In a revealing two-part blog series, Pinterest’s Big Data Platform team—Soam Acharya, Rainie Li, William Tom, and Ang Zhang—detail their transition from their legacy Hadoop system, Monarch, to Moka. This isn’t just a tech upgrade; it’s a strategic pivot toward a cloud-native, Kubernetes-driven architecture on Amazon EKS. Part one of the series dives into the overall design and application layer, while part two explores the infrastructure-focused aspects, complete with lessons learned and future directions. The move isn’t just about adopting Kubernetes—it’s about treating it as the control plane for data, a shift that’s gaining traction across the tech industry.
But why Kubernetes? The team evaluated alternatives based on scalability, security, cost, and multi-engine support. Moka emerged as the solution, seamlessly integrating Apache Spark as the primary engine while laying the groundwork for other frameworks like Flink and Apache Ray. This isn’t just about modernizing—it’s about future-proofing. Pinterest’s approach demonstrates how to evolve a Hadoop-era platform without abandoning existing investments in Spark. And this is the part most people miss: Moka isn’t a Spark-only platform; it’s a flexible foundation designed to accommodate diverse processing engines based on workload needs.
One of the standout features of Moka is its focus on observability. By integrating logging with Fluent Bit, metrics with OpenTelemetry, and job history services, Pinterest’s engineers created a unified view of system health. This allows teams to debug and optimize jobs without getting bogged down in cluster complexities. But here’s the bold question: is this level of abstraction too good to be true? While it simplifies operations, does it risk isolating engineers from the underlying infrastructure? Let’s discuss in the comments.
Pinterest also tackled the challenge of multi-architecture support, ensuring Moka runs efficiently on both Intel and ARM-based instances, including AWS Graviton. This aligns with broader industry goals of cutting infrastructure costs without compromising performance. As InfoQ editor Eran Stiller noted, Moka delivers container-level isolation, ARM support, YuniKorn scheduling, and significant cost savings—a testament to its role as a reference architecture for cloud-native data systems.
But here’s where it gets even more intriguing: Moka’s success with Spark has paved the way for other engines like Flink Batch and Apache Ray. This highlights a critical industry debate: Spark vs. Flink. While Spark excels in batch and interactive analytics, Flink is purpose-built for real-time, stateful stream processing. Pinterest’s approach? Don’t choose sides—build a platform that supports both. This flexibility is Moka’s superpower, but it also raises questions about complexity and resource management. What’s your take?

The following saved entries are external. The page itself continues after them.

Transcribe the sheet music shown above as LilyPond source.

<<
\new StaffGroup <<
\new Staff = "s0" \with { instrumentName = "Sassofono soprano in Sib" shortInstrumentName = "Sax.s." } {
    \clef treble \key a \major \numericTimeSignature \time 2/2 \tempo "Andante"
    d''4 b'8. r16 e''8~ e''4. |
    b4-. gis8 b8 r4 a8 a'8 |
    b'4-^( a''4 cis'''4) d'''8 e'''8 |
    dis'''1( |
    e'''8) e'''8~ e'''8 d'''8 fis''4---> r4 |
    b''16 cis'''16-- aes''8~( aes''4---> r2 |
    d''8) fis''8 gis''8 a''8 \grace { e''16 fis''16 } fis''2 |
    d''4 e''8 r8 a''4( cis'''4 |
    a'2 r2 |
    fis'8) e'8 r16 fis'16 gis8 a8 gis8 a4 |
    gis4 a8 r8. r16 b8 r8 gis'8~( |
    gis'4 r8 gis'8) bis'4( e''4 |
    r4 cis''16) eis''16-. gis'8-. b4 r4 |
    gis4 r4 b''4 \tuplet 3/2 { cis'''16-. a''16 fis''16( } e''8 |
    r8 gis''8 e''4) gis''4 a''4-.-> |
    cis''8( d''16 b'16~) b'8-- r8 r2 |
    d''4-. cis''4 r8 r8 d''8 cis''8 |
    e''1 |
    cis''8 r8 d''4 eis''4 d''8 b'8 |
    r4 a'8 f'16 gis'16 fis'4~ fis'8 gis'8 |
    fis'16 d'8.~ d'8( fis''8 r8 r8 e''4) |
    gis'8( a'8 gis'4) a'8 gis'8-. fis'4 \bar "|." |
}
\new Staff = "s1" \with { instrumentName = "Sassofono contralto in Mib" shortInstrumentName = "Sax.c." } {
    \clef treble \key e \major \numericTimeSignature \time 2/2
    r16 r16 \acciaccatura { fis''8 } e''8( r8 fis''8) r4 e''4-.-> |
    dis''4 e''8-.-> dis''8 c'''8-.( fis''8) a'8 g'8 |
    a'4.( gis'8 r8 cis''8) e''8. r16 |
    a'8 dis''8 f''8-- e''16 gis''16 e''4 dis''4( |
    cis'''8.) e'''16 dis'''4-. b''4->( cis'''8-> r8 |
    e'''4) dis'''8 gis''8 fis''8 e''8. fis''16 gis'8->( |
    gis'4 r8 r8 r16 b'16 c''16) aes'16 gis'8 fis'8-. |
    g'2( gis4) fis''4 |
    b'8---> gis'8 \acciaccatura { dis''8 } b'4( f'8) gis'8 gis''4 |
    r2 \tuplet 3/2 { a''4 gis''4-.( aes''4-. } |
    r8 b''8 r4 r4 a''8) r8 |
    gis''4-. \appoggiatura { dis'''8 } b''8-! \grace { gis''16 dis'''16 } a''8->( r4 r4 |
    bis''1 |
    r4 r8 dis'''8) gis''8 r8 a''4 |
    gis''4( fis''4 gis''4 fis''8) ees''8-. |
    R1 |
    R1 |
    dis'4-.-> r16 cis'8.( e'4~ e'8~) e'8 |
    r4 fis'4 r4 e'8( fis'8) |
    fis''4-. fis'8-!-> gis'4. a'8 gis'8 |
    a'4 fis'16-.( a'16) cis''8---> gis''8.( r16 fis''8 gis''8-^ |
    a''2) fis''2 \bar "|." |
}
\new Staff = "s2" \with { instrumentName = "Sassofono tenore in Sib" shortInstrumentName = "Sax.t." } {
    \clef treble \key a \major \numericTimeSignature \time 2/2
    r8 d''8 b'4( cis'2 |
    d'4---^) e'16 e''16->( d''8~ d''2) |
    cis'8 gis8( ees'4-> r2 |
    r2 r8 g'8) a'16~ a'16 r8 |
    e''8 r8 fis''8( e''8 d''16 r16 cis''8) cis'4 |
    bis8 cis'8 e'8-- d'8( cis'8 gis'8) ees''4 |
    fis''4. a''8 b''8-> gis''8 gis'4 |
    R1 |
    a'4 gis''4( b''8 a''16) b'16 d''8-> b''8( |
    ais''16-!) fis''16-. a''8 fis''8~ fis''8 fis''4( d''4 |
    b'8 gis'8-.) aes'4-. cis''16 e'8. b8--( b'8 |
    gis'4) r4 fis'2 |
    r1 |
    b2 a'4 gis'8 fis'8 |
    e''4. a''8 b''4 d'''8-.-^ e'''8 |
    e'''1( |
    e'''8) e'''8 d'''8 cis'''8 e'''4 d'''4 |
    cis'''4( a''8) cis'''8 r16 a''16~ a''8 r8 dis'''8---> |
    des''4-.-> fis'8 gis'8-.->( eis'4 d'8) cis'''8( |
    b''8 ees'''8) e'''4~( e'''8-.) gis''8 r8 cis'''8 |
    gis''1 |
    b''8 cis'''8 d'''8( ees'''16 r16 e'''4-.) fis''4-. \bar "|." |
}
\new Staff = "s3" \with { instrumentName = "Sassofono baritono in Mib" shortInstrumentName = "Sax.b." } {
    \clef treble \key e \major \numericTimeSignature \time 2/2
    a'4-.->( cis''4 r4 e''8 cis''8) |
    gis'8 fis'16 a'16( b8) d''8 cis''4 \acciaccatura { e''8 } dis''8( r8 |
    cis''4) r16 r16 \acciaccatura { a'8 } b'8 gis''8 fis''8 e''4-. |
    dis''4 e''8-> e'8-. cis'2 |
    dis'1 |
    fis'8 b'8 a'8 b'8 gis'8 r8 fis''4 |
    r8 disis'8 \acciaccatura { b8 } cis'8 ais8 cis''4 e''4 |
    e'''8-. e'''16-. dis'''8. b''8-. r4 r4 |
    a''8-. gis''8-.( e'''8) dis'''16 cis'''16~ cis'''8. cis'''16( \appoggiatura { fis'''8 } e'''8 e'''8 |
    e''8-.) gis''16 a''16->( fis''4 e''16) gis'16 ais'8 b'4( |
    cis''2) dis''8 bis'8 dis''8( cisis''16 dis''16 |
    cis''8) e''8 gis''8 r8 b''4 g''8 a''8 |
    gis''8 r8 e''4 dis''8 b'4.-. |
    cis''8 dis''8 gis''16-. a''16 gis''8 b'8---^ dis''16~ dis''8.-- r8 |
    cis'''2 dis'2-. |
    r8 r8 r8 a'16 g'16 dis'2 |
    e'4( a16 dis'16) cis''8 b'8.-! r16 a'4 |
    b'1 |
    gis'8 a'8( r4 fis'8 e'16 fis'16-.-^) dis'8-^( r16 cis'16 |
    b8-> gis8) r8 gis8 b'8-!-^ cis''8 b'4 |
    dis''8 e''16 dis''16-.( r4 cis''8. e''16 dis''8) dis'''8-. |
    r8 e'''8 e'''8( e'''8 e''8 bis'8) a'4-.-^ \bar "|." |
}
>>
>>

External reactions to Moka have been overwhelmingly positive, with the ML Engineer newsletter praising its innovative use of EKS clusters, logging, metrics pipelines, and a custom UI. Yet, Pinterest’s team emphasizes that this is an ongoing journey, not a finished project. Their phased migration from Hadoop to Kubernetes involved “working out the kinks” as they shifted real workloads. The real lesson here isn’t the tech stack—it’s the process. Uncoupling from legacy systems, investing in observability, and embracing multi-engine support are the hard parts. For other organizations, this might be the most daunting—and critical—aspect of modernization.
So, here’s the big question: As Kubernetes continues to reshape the data processing landscape, will your organization follow Pinterest’s lead, or will you stick with legacy systems? And if you’re already on this path, what challenges have you faced? Let’s spark a conversation in the comments—because the future of big data processing is being written right now, and your insights could shape the next chapter.